Source data -
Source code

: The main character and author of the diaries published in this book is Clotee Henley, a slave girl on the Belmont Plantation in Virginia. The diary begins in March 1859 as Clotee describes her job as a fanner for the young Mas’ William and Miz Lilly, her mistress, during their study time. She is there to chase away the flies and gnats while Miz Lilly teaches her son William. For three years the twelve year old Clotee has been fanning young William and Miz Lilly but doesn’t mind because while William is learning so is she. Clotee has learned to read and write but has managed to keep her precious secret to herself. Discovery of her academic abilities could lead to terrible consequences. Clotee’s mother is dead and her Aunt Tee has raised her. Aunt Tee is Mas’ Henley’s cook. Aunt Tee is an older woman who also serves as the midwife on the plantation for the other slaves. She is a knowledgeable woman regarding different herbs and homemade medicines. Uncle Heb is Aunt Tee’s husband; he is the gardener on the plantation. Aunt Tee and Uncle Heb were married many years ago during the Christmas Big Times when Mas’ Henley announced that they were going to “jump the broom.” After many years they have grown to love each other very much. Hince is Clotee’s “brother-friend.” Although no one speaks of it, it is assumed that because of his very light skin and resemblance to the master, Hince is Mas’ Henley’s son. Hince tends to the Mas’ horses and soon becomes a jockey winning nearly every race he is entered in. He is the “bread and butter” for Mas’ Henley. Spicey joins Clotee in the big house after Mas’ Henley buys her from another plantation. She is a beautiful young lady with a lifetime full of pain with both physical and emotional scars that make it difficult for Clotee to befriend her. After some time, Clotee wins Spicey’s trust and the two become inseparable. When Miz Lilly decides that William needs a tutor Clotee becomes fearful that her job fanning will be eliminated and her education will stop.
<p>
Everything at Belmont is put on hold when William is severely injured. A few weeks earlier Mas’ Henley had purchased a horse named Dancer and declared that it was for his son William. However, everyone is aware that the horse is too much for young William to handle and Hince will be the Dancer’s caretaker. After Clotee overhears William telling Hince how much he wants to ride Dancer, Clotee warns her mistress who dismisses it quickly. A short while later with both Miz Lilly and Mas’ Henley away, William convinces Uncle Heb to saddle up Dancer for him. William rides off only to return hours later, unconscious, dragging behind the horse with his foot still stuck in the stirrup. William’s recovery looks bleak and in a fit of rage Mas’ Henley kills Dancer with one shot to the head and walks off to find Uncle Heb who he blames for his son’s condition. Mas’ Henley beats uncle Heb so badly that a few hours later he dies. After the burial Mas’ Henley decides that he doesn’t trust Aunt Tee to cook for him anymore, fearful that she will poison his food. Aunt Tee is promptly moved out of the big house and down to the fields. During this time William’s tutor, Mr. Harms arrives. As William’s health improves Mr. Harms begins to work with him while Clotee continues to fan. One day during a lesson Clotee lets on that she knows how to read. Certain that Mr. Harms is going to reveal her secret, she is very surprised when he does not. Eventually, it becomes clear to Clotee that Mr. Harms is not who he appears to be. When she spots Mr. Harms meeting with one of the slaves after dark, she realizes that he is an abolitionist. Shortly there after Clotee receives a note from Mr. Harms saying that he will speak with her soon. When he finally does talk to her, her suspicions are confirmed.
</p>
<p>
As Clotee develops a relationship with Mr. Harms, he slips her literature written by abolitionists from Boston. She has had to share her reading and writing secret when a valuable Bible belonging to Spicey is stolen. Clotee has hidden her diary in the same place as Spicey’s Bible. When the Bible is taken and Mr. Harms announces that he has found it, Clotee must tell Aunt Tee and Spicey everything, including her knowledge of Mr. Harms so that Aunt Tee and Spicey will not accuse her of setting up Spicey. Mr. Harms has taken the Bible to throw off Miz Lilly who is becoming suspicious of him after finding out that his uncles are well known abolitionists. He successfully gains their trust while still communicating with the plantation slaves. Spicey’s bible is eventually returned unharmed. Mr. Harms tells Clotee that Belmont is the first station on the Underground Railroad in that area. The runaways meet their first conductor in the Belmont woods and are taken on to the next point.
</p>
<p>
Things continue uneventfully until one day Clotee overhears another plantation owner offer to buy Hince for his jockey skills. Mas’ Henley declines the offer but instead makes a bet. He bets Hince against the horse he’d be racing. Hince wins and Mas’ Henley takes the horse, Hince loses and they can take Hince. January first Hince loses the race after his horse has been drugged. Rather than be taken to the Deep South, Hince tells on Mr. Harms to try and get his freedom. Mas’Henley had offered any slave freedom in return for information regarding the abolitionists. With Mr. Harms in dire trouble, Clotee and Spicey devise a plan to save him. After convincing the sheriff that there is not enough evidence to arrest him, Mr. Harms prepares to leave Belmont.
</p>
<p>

Work to be completed - Each of the entries must be written out again exactly.

Result of the exercise -
Source code

: The main character and author of the diaries published in this book is Clotee Henley, a slave girl on the Belmont Plantation in Virginia. The diary begins in March 1859 as Clotee describes her job as a fanner for the young Mas’ William and Miz Lilly, her mistress, during their study time. She is there to chase away the flies and gnats while Miz Lilly teaches her son William. For three years the twelve year old Clotee has been fanning young William and Miz Lilly but doesn’t mind because while William is learning so is she. Clotee has learned to read and write but has managed to keep her precious secret to herself. Discovery of her academic abilities could lead to terrible consequences. Clotee’s mother is dead and her Aunt Tee has raised her. Aunt Tee is Mas’ Henley’s cook. Aunt Tee is an older woman who also serves as the midwife on the plantation for the other slaves. She is a knowledgeable woman regarding different herbs and homemade medicines. Uncle Heb is Aunt Tee’s husband; he is the gardener on the plantation. Aunt Tee and Uncle Heb were married many years ago during the Christmas Big Times when Mas’ Henley announced that they were going to “jump the broom.” After many years they have grown to love each other very much. Hince is Clotee’s “brother-friend.” Although no one speaks of it, it is assumed that because of his very light skin and resemblance to the master, Hince is Mas’ Henley’s son. Hince tends to the Mas’ horses and soon becomes a jockey winning nearly every race he is entered in. He is the “bread and butter” for Mas’ Henley. Spicey joins Clotee in the big house after Mas’ Henley buys her from another plantation. She is a beautiful young lady with a lifetime full of pain with both physical and emotional scars that make it difficult for Clotee to befriend her. After some time, Clotee wins Spicey’s trust and the two become inseparable. When Miz Lilly decides that William needs a tutor Clotee becomes fearful that her job fanning will be eliminated and her education will stop.
<p>
Everything at Belmont is put on hold when William is severely injured. A few weeks earlier Mas’ Henley had purchased a horse named Dancer and declared that it was for his son William. However, everyone is aware that the horse is too much for young William to handle and Hince will be the Dancer’s caretaker. After Clotee overhears William telling Hince how much he wants to ride Dancer, Clotee warns her mistress who dismisses it quickly. A short while later with both Miz Lilly and Mas’ Henley away, William convinces Uncle Heb to saddle up Dancer for him. William rides off only to return hours later, unconscious, dragging behind the horse with his foot still stuck in the stirrup. William’s recovery looks bleak and in a fit of rage Mas’ Henley kills Dancer with one shot to the head and walks off to find Uncle Heb who he blames for his son’s condition. Mas’ Henley beats uncle Heb so badly that a few hours later he dies. After the burial Mas’ Henley decides that he doesn’t trust Aunt Tee to cook for him anymore, fearful that she will poison his food. Aunt Tee is promptly moved out of the big house and down to the fields. During this time William’s tutor, Mr. Harms arrives. As William’s health improves Mr. Harms begins to work with him while Clotee continues to fan. One day during a lesson Clotee lets on that she knows how to read. Certain that Mr. Harms is going to reveal her secret, she is very surprised when he does not. Eventually, it becomes clear to Clotee that Mr. Harms is not who he appears to be. When she spots Mr. Harms meeting with one of the slaves after dark, she realizes that he is an abolitionist. Shortly there after Clotee receives a note from Mr. Harms saying that he will speak with her soon. When he finally does talk to her, her suspicions are confirmed.
</p>
<p>
As Clotee develops a relationship with Mr. Harms, he slips her literature written by abolitionists from Boston. She has had to share her reading and writing secret when a valuable Bible belonging to Spicey is stolen. Clotee has hidden her diary in the same place as Spicey’s Bible. When the Bible is taken and Mr. Harms announces that he has found it, Clotee must tell Aunt Tee and Spicey everything, including her knowledge of Mr. Harms so that Aunt Tee and Spicey will not accuse her of setting up Spicey. Mr. Harms has taken the Bible to throw off Miz Lilly who is becoming suspicious of him after finding out that his uncles are well known abolitionists. He successfully gains their trust while still communicating with the plantation slaves. Spicey’s bible is eventually returned unharmed. Mr. Harms tells Clotee that Belmont is the first station on the Underground Railroad in that area. The runaways meet their first conductor in the Belmont woods and are taken on to the next point.
</p>
<p>
Things continue uneventfully until one day Clotee overhears another plantation owner offer to buy Hince for his jockey skills. Mas’ Henley declines the offer but instead makes a bet. He bets Hince against the horse he’d be racing. Hince wins and Mas’ Henley takes the horse, Hince loses and they can take Hince. January first Hince loses the race after his horse has been drugged. Rather than be taken to the Deep South, Hince tells on Mr. Harms to try and get his freedom. Mas’Henley had offered any slave freedom in return for information regarding the abolitionists. With Mr. Harms in dire trouble, Clotee and Spicey devise a plan to save him. After convincing the sheriff that there is not enough evidence to arrest him, Mr. Harms prepares to leave Belmont.
</p>
<p>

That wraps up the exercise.